Cryptomonnaies et fiscalité en Europe : que cache la nouvelle loi néerlandaise sur les rendements réels ?

Cryptomonnaies et fiscalité en Europe : que cache la nouvelle loi néerlandaise sur les rendements réels ?

Les Pays-Bas vont transformer leur fiscalité des cryptomonnaies en 2028, en taxant les rendements réels et les bénéfices non réalisés selon un modèle de croissance du capital qui vise l'équité et la transparence.

Le paysage de la finance numérique aux Pays-Bas est à l'aube d'une transformation structurelle qui façonnera le secteur pour les années à venir. La Chambre des représentants a approuvé une loi qui redéfinit la manière dont les citoyens déclarent leurs investissements dans la technologie blockchain et autres actifs financiers aux autorités fiscales. 

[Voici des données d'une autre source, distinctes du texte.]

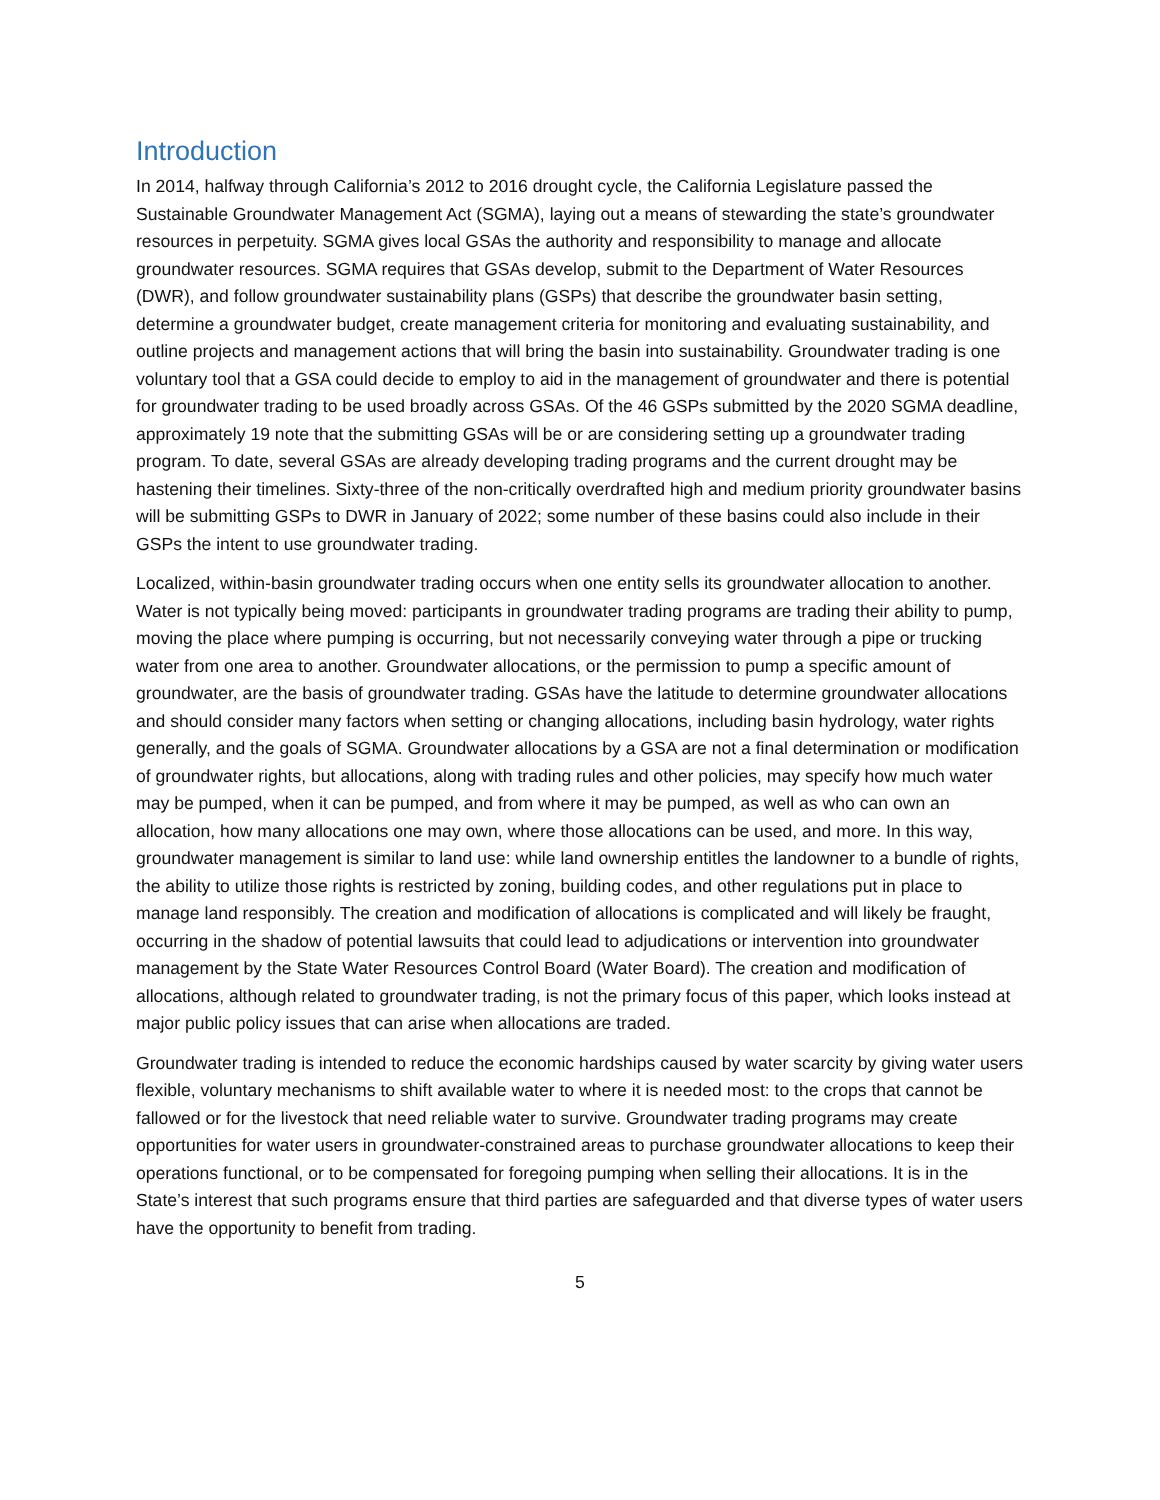Introduction
In 2014, halfway through California’s 2012 to 2016 drought cycle, the California Legislature passed the Sustainable Groundwater Management Act (SGMA), laying out a means of stewarding the state’s groundwater resources in perpetuity. SGMA gives local GSAs the authority and responsibility to manage and allocate groundwater resources. SGMA requires that GSAs develop, submit to the Department of Water Resources (DWR), and follow groundwater sustainability plans (GSPs) that describe the groundwater basin setting, determine a groundwater budget, create management criteria for monitoring and evaluating sustainability, and outline projects and management actions that will bring the basin into sustainability. Groundwater trading is one voluntary tool that a GSA could decide to employ to aid in the management of groundwater and there is potential for groundwater trading to be used broadly across GSAs. Of the 46 GSPs submitted by the 2020 SGMA deadline, approximately 19 note that the submitting GSAs will be or are considering setting up a groundwater trading program. To date, several GSAs are already developing trading programs and the current drought may be hastening their timelines. Sixty-three of the non-critically overdrafted high and medium priority groundwater basins will be submitting GSPs to DWR in January of 2022; some number of these basins could also include in their GSPs the intent to use groundwater trading.
Localized, within-basin groundwater trading occurs when one entity sells its groundwater allocation to another. Water is not typically being moved: participants in groundwater trading programs are trading their ability to pump, moving the place where pumping is occurring, but not necessarily conveying water through a pipe or trucking water from one area to another. Groundwater allocations, or the permission to pump a specific amount of groundwater, are the basis of groundwater trading. GSAs have the latitude to determine groundwater allocations and should consider many factors when setting or changing allocations, including basin hydrology, water rights generally, and the goals of SGMA. Groundwater allocations by a GSA are not a final determination or modification of groundwater rights, but allocations, along with trading rules and other policies, may specify how much water may be pumped, when it can be pumped, and from where it may be pumped, as well as who can own an allocation, how many allocations one may own, where those allocations can be used, and more. In this way, groundwater management is similar to land use: while land ownership entitles the landowner to a bundle of rights, the ability to utilize those rights is restricted by zoning, building codes, and other regulations put in place to manage land responsibly. The creation and modification of allocations is complicated and will likely be fraught, occurring in the shadow of potential lawsuits that could lead to adjudications or intervention into groundwater management by the State Water Resources Control Board (Water Board). The creation and modification of allocations, although related to groundwater trading, is not the primary focus of this paper, which looks instead at major public policy issues that can arise when allocations are traded.
Groundwater trading is intended to reduce the economic hardships caused by water scarcity by giving water users flexible, voluntary mechanisms to shift available water to where it is needed most: to the crops that cannot be fallowed or for the livestock that need reliable water to survive. Groundwater trading programs may create opportunities for water users in groundwater-constrained areas to purchase groundwater allocations to keep their operations functional, or to be compensated for foregoing pumping when selling their allocations. It is in the State’s interest that such programs ensure that third parties are safeguarded and that diverse types of water users have the opportunity to benefit from trading.
5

A partir de Janvier 2028Le pays abandonnera le système controversé des rendements fictifs pour mettre en œuvre un modèle basé sur... bénéfices annuels réelsCette transition affecte non seulement les bénéfices réalisés après une vente, mais introduit également une taxation des bénéfices non réalisés, une mesure qui a suscité un vif débat au sein de la communauté des investisseurs et parmi les défenseurs de la confidentialité financière.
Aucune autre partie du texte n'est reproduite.